Victor is the best dive buddy you could ever have. He had, by last count, a bit over 27,000 dives. He’s on a first name basis with most of the fish who abound on the Anse Chastanet reefs. He is one of those hardy souls who defies time, and gravity. This portrait was done with a new unit I am pretty batty about, the Elinchrom Quadra. At 400 watt seconds, it is small and incredibly light (the heads weigh .5 pounds each) and it can fit onto a big light shaping tool, like the deep Octa. Check out Scott Kelby’s blog for a cool production shot of this pic. Another episode in my ongoing adventure with expensive electronic equipment and large bodies of water.
What was even more special about the week was my wife Annie surprised me by just showing up, unannounced and unexpected. And my dear friends Scott and Kalebra Kelby came down as well. Scott took over the reins for the last afternoon of the class, doing real time Lightroom magic that had everybody jazzed. Scott’s artistry with that program defies belief.
We had thirteen participants, and we cruised through lots of flash stuff…..blending exposure, light shaping tools, hi speed sync, rear curtain, flash and blur, portraiture, you name it. Then we wrapped the week with real time shooting in Soufrieres, the little fishing village a short boat ride from the hotel.
Way cool. Even in this tiny little Carib town, there is the power of the internet, and the reach of Scott Kelby’s voice. We wandered into the local fire department and met a wonderful guy with the improbable but terrific name of Garvey Charlemagne, firefighter, photog, PhotoShop enthusiast, and…reader of Scott’s blog.
Scott walked into Garvey’s firehouse and I thought we were going to have to turn the hoses on him to calm him down. It was just great. They rolled out the red carpet for us, and a bunch of the class had a blast shooting around the house.
Then, on Friday afternoon, it was time for Junior and the flambos. Lighting up the beach at Anse Chastanet is a long held tradition, just a bit longer than the tradition I have of photographing Junior doing it. He is remarkably patient with me, seeing as the first time I shot him firing up flambos was in 1994.

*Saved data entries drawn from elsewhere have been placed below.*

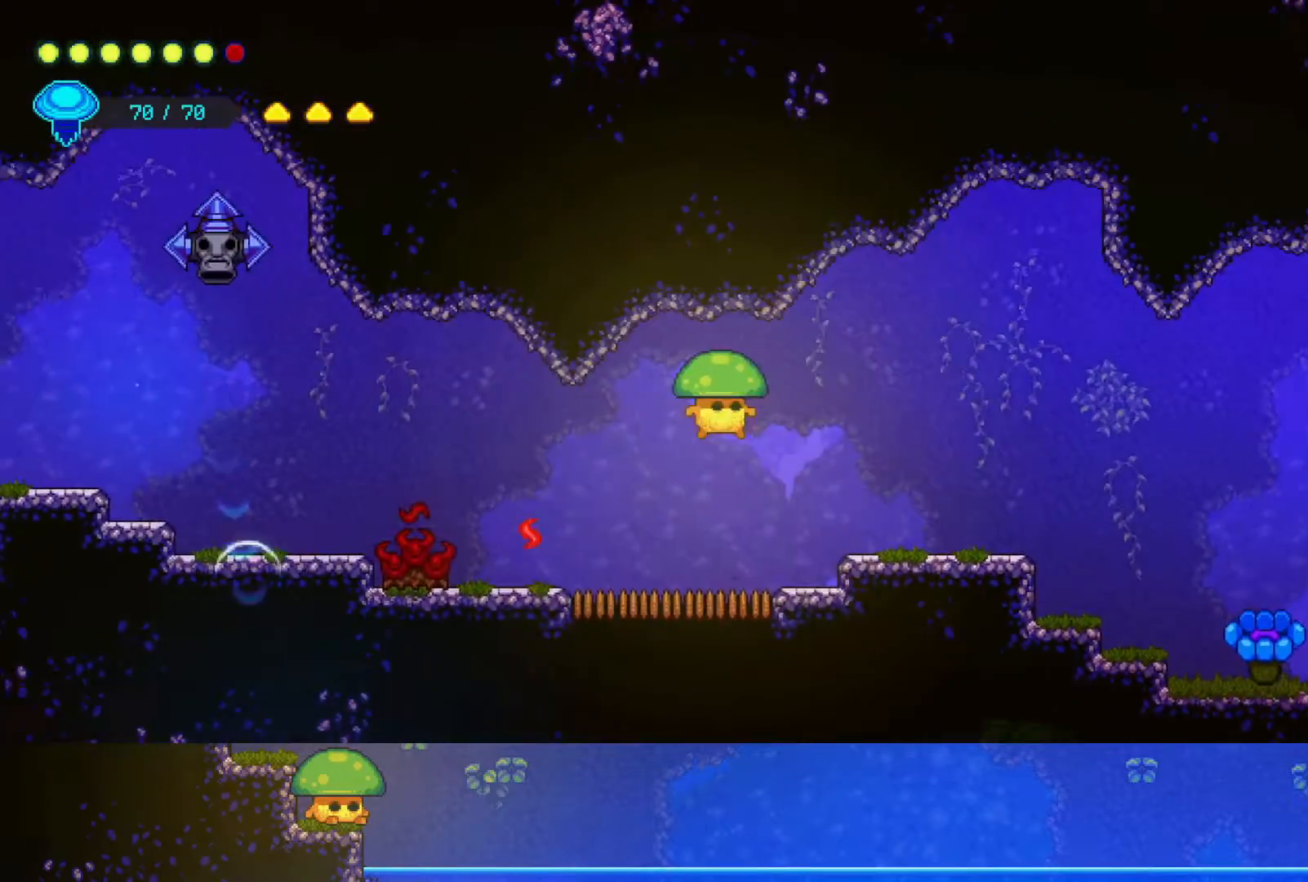
{"buttons": [], "left_stick": "down-right", "right_stick": "center", "events": [[250, "SQUARE", "down"], [367, "SQUARE", "up"]]}
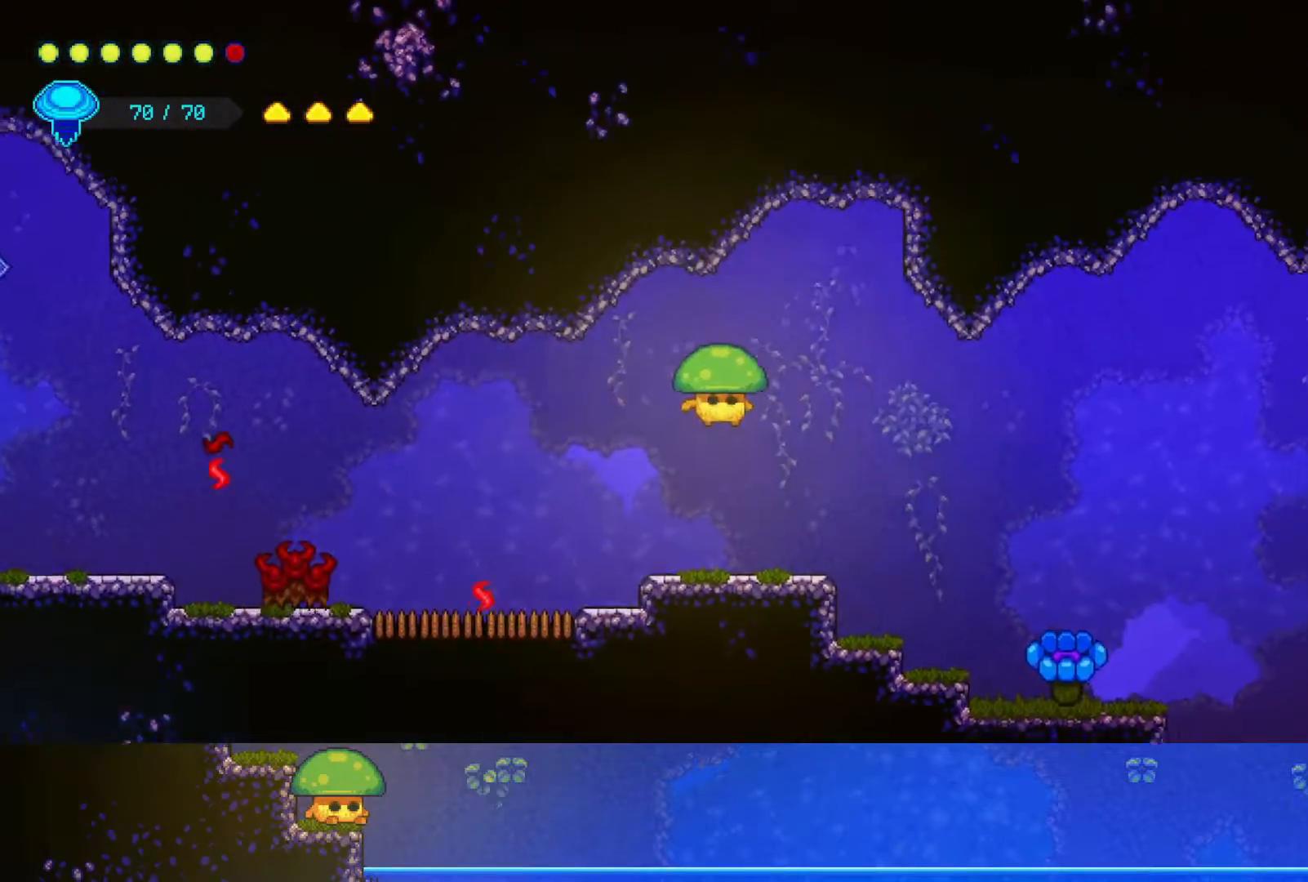
{"buttons": [], "left_stick": "down-right", "right_stick": "center", "events": []}
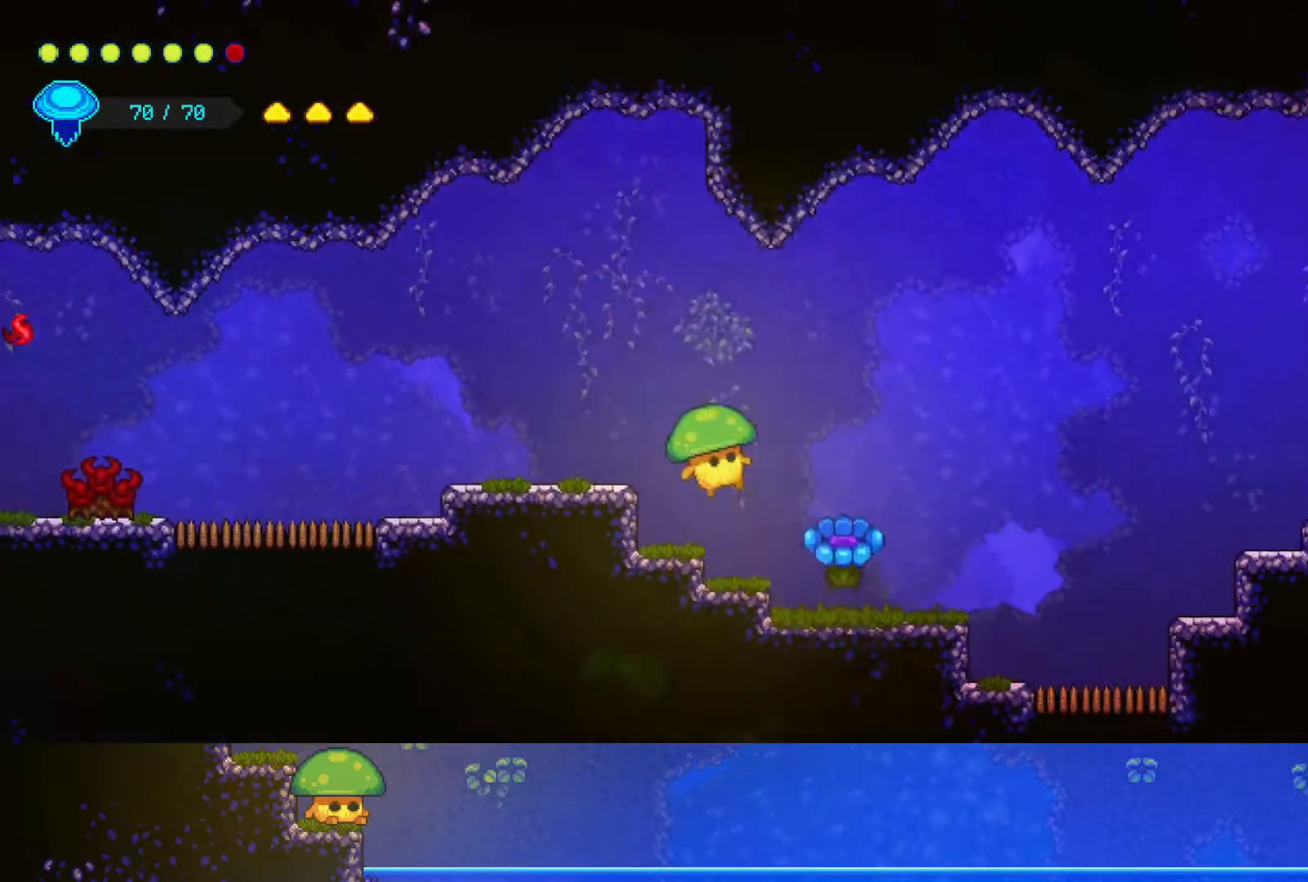
{"buttons": [], "left_stick": "down-right", "right_stick": "center", "events": [[117, "CROSS", "down"], [150, "left_stick", "down"], [250, "SQUARE", "down"], [300, "CROSS", "up"], [400, "SQUARE", "up"], [500, "left_stick", "down-right"]]}
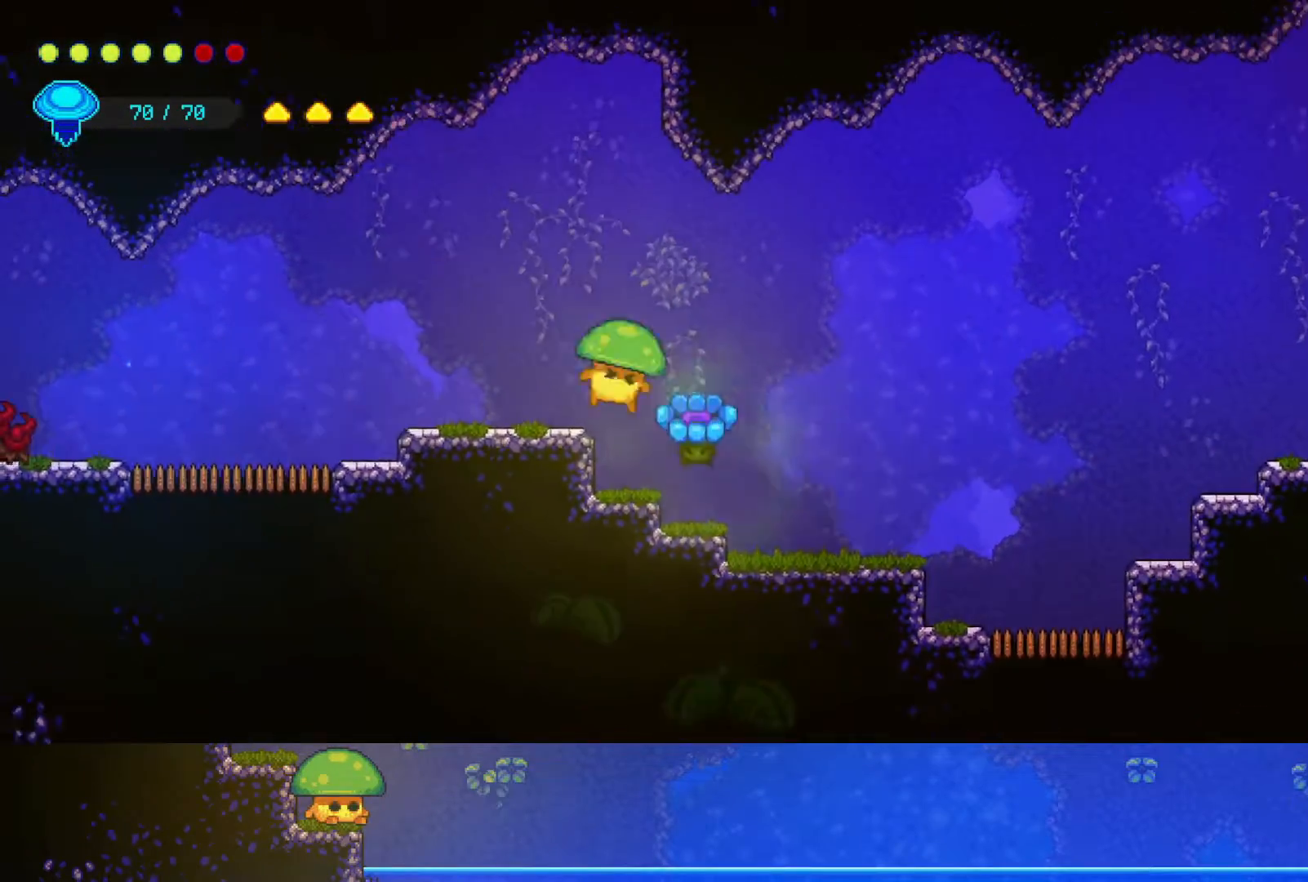
{"buttons": [], "left_stick": "down-right", "right_stick": "center", "events": [[250, "SQUARE", "down"], [400, "SQUARE", "up"]]}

Once again, Junior lit up the beach and the sky for our class. I first did this with him 15 years ago, shooting with a Fujica 617 Panorama camera. Times have changed, and this was done on a D3 with 7 SB900 units, running on manual and triggering off of a Pocket Wizard. No going TTL here. It would have been possible, I think, with a little sleight of hand at camera, but we hadn’t tried PW triggering of manual flash during the week, so we played with that.
Following light in one of the most beautiful places on earth. You know, sometimes, when you don’t have a client or a deadline to worry about, and you haven’t got a wire service editor calling you names, and the gear is working as well as your eyeballs, and the world just plays out in front of your lens in a wonderful way…..being a photog….doesn’t suck…..more tk…..
Joe make joke. This is not small flash. This is not a job for small flash. This is the kind of job that makes your speed light start calling those internet 800 numbers that promise, well, enhancement…..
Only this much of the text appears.